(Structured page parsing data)
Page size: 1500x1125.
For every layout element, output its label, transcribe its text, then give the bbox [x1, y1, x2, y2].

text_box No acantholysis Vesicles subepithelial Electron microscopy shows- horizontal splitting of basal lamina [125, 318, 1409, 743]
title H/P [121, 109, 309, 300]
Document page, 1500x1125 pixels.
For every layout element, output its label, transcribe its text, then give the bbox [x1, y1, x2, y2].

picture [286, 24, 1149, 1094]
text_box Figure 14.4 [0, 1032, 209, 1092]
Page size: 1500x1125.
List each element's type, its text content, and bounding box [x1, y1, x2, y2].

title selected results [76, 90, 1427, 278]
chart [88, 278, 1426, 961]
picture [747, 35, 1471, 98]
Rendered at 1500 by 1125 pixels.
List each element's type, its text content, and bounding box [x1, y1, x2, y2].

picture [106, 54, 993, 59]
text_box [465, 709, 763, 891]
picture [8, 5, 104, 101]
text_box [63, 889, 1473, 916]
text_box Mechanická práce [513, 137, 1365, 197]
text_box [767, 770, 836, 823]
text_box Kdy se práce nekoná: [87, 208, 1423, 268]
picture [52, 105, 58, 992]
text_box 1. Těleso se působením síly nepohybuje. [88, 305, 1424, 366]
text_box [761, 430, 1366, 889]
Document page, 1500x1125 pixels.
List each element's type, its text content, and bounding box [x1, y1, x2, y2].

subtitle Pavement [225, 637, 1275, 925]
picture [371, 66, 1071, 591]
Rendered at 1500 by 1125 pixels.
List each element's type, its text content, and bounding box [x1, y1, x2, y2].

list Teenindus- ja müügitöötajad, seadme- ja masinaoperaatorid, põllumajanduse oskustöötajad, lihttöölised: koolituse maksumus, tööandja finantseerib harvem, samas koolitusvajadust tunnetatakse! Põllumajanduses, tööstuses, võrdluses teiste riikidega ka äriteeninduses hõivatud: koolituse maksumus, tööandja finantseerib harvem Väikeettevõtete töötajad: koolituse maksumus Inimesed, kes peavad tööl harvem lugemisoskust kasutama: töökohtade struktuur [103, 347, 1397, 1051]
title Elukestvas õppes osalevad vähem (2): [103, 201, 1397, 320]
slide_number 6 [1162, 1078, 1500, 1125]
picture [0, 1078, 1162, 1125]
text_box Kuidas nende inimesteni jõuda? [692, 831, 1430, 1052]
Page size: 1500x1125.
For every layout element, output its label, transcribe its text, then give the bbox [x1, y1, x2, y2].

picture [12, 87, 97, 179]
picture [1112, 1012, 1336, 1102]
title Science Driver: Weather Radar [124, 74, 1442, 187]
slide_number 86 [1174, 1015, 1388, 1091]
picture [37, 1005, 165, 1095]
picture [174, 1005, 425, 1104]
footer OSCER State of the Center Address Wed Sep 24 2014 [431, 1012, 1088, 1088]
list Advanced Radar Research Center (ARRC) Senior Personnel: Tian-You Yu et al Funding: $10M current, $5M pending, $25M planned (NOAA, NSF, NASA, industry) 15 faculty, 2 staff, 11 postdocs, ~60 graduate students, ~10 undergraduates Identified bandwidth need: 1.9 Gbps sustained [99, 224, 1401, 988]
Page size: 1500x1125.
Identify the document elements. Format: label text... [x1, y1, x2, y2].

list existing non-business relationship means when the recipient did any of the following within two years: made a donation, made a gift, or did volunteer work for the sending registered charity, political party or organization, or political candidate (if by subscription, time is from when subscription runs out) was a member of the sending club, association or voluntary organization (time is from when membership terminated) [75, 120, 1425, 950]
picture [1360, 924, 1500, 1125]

§ **Exercise requirements**
Type the data out again, exactly.

§ **Written answer**
Page size: 1500x1125.
For every layout element, output its label, transcribe its text, then give the bbox [x1, y1, x2, y2].

text_box No acantholysis Vesicles subepithelial Electron microscopy shows- horizontal splitting of basal lamina [125, 318, 1409, 743]
title H/P [121, 109, 309, 300]
Document page, 1500x1125 pixels.
For every layout element, output its label, transcribe its text, then give the bbox [x1, y1, x2, y2].

picture [286, 24, 1149, 1094]
text_box Figure 14.4 [0, 1032, 209, 1092]
Page size: 1500x1125.
List each element's type, its text content, and bounding box [x1, y1, x2, y2].

title selected results [76, 90, 1427, 278]
chart [88, 278, 1426, 961]
picture [747, 35, 1471, 98]
Rendered at 1500 by 1125 pixels.
List each element's type, its text content, and bounding box [x1, y1, x2, y2].

picture [106, 54, 993, 59]
text_box [465, 709, 763, 891]
picture [8, 5, 104, 101]
text_box [63, 889, 1473, 916]
text_box Mechanická práce [513, 137, 1365, 197]
text_box [767, 770, 836, 823]
text_box Kdy se práce nekoná: [87, 208, 1423, 268]
picture [52, 105, 58, 992]
text_box 1. Těleso se působením síly nepohybuje. [88, 305, 1424, 366]
text_box [761, 430, 1366, 889]
Document page, 1500x1125 pixels.
List each element's type, its text content, and bounding box [x1, y1, x2, y2].

subtitle Pavement [225, 637, 1275, 925]
picture [371, 66, 1071, 591]
Rendered at 1500 by 1125 pixels.
List each element's type, its text content, and bounding box [x1, y1, x2, y2].

list Teenindus- ja müügitöötajad, seadme- ja masinaoperaatorid, põllumajanduse oskustöötajad, lihttöölised: koolituse maksumus, tööandja finantseerib harvem, samas koolitusvajadust tunnetatakse! Põllumajanduses, tööstuses, võrdluses teiste riikidega ka äriteeninduses hõivatud: koolituse maksumus, tööandja finantseerib harvem Väikeettevõtete töötajad: koolituse maksumus Inimesed, kes peavad tööl harvem lugemisoskust kasutama: töökohtade struktuur [103, 347, 1397, 1051]
title Elukestvas õppes osalevad vähem (2): [103, 201, 1397, 320]
slide_number 6 [1162, 1078, 1500, 1125]
picture [0, 1078, 1162, 1125]
text_box Kuidas nende inimesteni jõuda? [692, 831, 1430, 1052]
Page size: 1500x1125.
For every layout element, output its label, transcribe its text, then give the bbox [x1, y1, x2, y2].

picture [12, 87, 97, 179]
picture [1112, 1012, 1336, 1102]
title Science Driver: Weather Radar [124, 74, 1442, 187]
slide_number 86 [1174, 1015, 1388, 1091]
picture [37, 1005, 165, 1095]
picture [174, 1005, 425, 1104]
footer OSCER State of the Center Address Wed Sep 24 2014 [431, 1012, 1088, 1088]
list Advanced Radar Research Center (ARRC) Senior Personnel: Tian-You Yu et al Funding: $10M current, $5M pending, $25M planned (NOAA, NSF, NASA, industry) 15 faculty, 2 staff, 11 postdocs, ~60 graduate students, ~10 undergraduates Identified bandwidth need: 1.9 Gbps sustained [99, 224, 1401, 988]
Page size: 1500x1125.
Identify the document elements. Format: label text... [x1, y1, x2, y2].

list existing non-business relationship means when the recipient did any of the following within two years: made a donation, made a gift, or did volunteer work for the sending registered charity, political party or organization, or political candidate (if by subscription, time is from when subscription runs out) was a member of the sending club, association or voluntary organization (time is from when membership terminated) [75, 120, 1425, 950]
picture [1360, 924, 1500, 1125]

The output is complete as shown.